SocraticGadfly: Newspapers are dying, at least in Austin

September 02, 2014

Newspapers are dying, at least in Austin

When I'm in the library in the big city, or nearest thing to one that's nearby, I like scanning metropolitan dailies to see just how they're faring on ad inches.

And, the Tuesday, Aug. 26 Austin American Statesman?

Not faring well at all.

Now, Tuesday's not a great day, but, it's not quite as slow as Monday.

But 12 percent? Four pages worth of paid ads in a 50-page paper? That's sad, and ugly.

(One week later, they were up to a full 15.5 percent for Tuesday, Sept. 3. That said, the paper had been cut to 32 pages. And, some of the paid ads were tax-and-budget season legals.)

Add to it that, as fluff, the Statesman's copy staff (which aren't even in Austin, as all but the sports pages are built at a sister Cox paper, the Dayton Daily News) had two pages worth of house ads. That many house ads, compared to that few of paid ads, stand out like a sore thumb.
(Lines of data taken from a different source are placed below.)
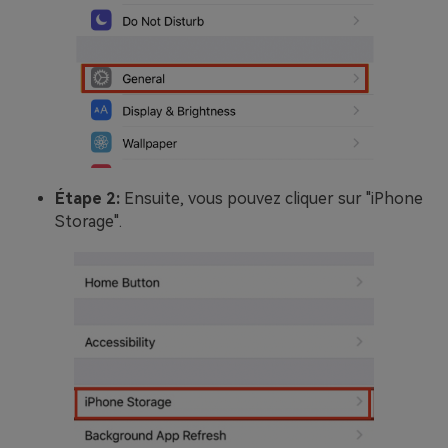
Étape 2:
Ensuite, vous pouvez cliquer sur "iPhone
Storage".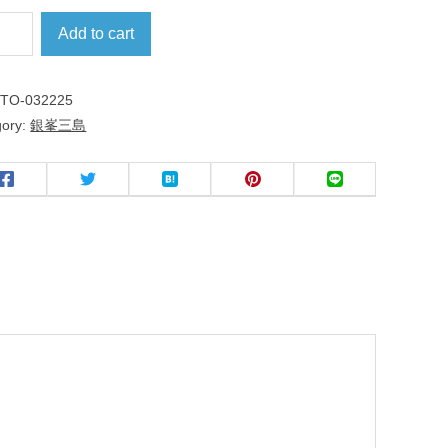
Add to cart
:
TO-032225
gory:
銀峯三島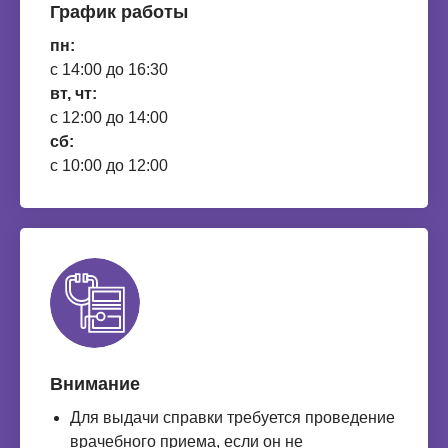
График работы
пн:
с 14:00 до 16:30
вт, чт:
с 12:00 до 14:00
сб:
с 10:00 до 12:00
Внимание
Для выдачи справки требуется проведение
врачебного приема, если он не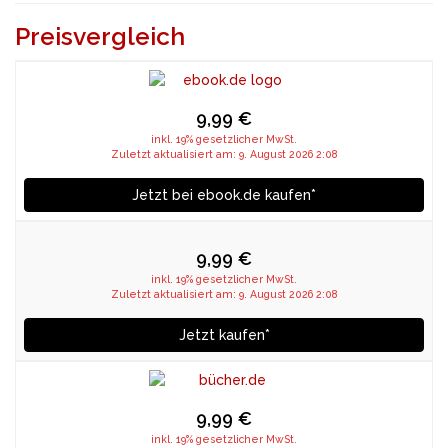
Preisvergleich
9,99 €
inkl. 19% gesetzlicher MwSt.
Zuletzt aktualisiert am: 9. August 2026 2:08
Jetzt bei ebook.de kaufen*
9,99 €
inkl. 19% gesetzlicher MwSt.
Zuletzt aktualisiert am: 9. August 2026 2:08
Jetzt kaufen*
9,99 €
inkl. 19% gesetzlicher MwSt.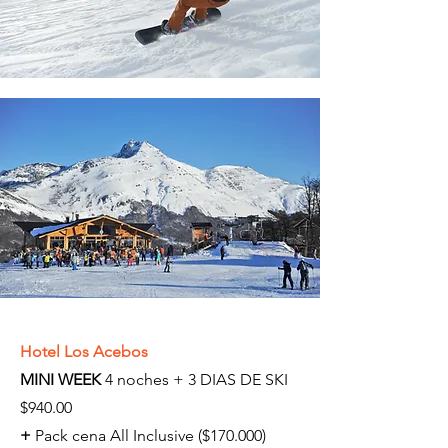
Hotel Los Acebos
MINI WEEK
4 noches + 3 DIAS DE SKI
$940.00
+
Pack cena All Inclusive ($170.000)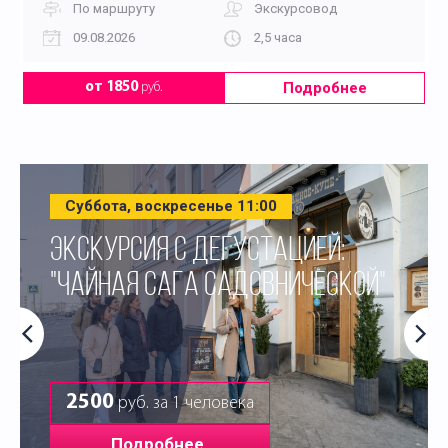
По маршруту
Экскурсовод
09.08.2026
2,5 часа
Подробнее
от 1850
руб.
Суббота, воскресенье 11:00
ЭКСКУРСИЯ С ДЕГУСТАЦИЕЙ:
"ЧАЙНАЯ САГА САДОВНИЧЕСКОЙ"
2500
руб. за 1 человека
Подробнее.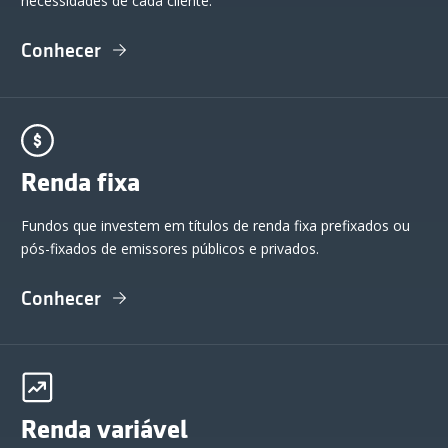
necessidades de cada cliente.
Conhecer
Renda fixa
Fundos que investem em títulos de renda fixa prefixados ou
pós-fixados de emissores públicos e privados.
Conhecer
Renda variável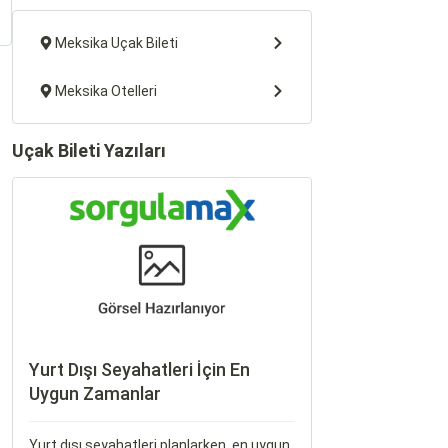
Meksika Uçak Bileti
Meksika Otelleri
Uçak Bileti Yazıları
Yurt Dışı Seyahatleri İçin En
Uygun Zamanlar
Yurt dışı seyahatleri planlarken, en uygun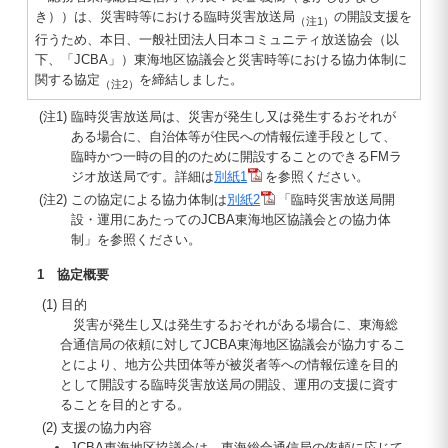
き））は、災害時等における臨時災害放送局
の開設支援を
（注1）
行うため、本日、一般社団法人日本コミュニティ放送協会（以
下、「JCBA」）東海地区協議会と災害時等における協力体制に
関する協定
を締結しました。
（注2）
(注1) 臨時災害放送局は、災害が発生し又は発生するおそれが
ある場合に、自治体等が住民への情報伝達手段として、
臨時かつ一時の目的のために開設することのできるFMラ
ジオ放送局です。詳細は
別紙1
を参照ください。
(注2) この協定による協力体制は
別紙2
「臨時災害放送局開
設・運用にあたってのJCBA東海地区協議会との協力体
制」を参照ください。
1 協定概要
(1) 目的
災害が発生し又は発生するおそれがある場合に、東海総
合通信局の依頼に対してJCBA東海地区協議会が協力するこ
とにより、地方公共団体等が被災者等への情報伝達を目的
として開設する臨時災害放送局の開設、運用の支援に資す
ることを目的とする。
(2) 支援の協力内容
JCBA東海地区協議会は、東海総合通信局の依頼に応じて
That said, even bigger papers aren't that much better off.

With September and rising car sale ads, the Dallas Morning News is now above 40 percent on Saturdays, but, on a Wednesday, which is an "OK/decent" day for advertising, it still normally doesn't break 25 percent. Maybe it pushes 30 at times. The Fort Worth Star-Telegram will run about halfway between it and the Statesman. (This library doesn't get the Houston Chronicle, so I can't comment on it.)

The Waco and Temple papers, as smaller seven-days, run around Austin, it seems, on ad percentages. That said, there's no state capital in Waco or Temple, and there's no major oil or other minerals.

And, let's remember, Texas has a pretty "decent" economy.

According to the Columbia Journalism Review, a recent Monday L.A. Times was at just 40 pages. Let's say that they didn't want to run at less than 20 percent advertising. (On all papers, I count classys and obits as straight advertising inches.) Even with the Net economy, surely the Times would have  3x the classys as Austin, and more paid obits, even at higher rates.

So, it couldn't have had more than a 35 percent edge on retail ad space above the Statesman. That's horrible.

I don't know if he had a typo and actually meant 2015, but Ryan Chittum of CJR said that he expects LA to not have a seven-day print daily by the end of this year. That might be a stark guess, but giving Chittum the year's benefit of the doubt, that wouldn't surprise me at all.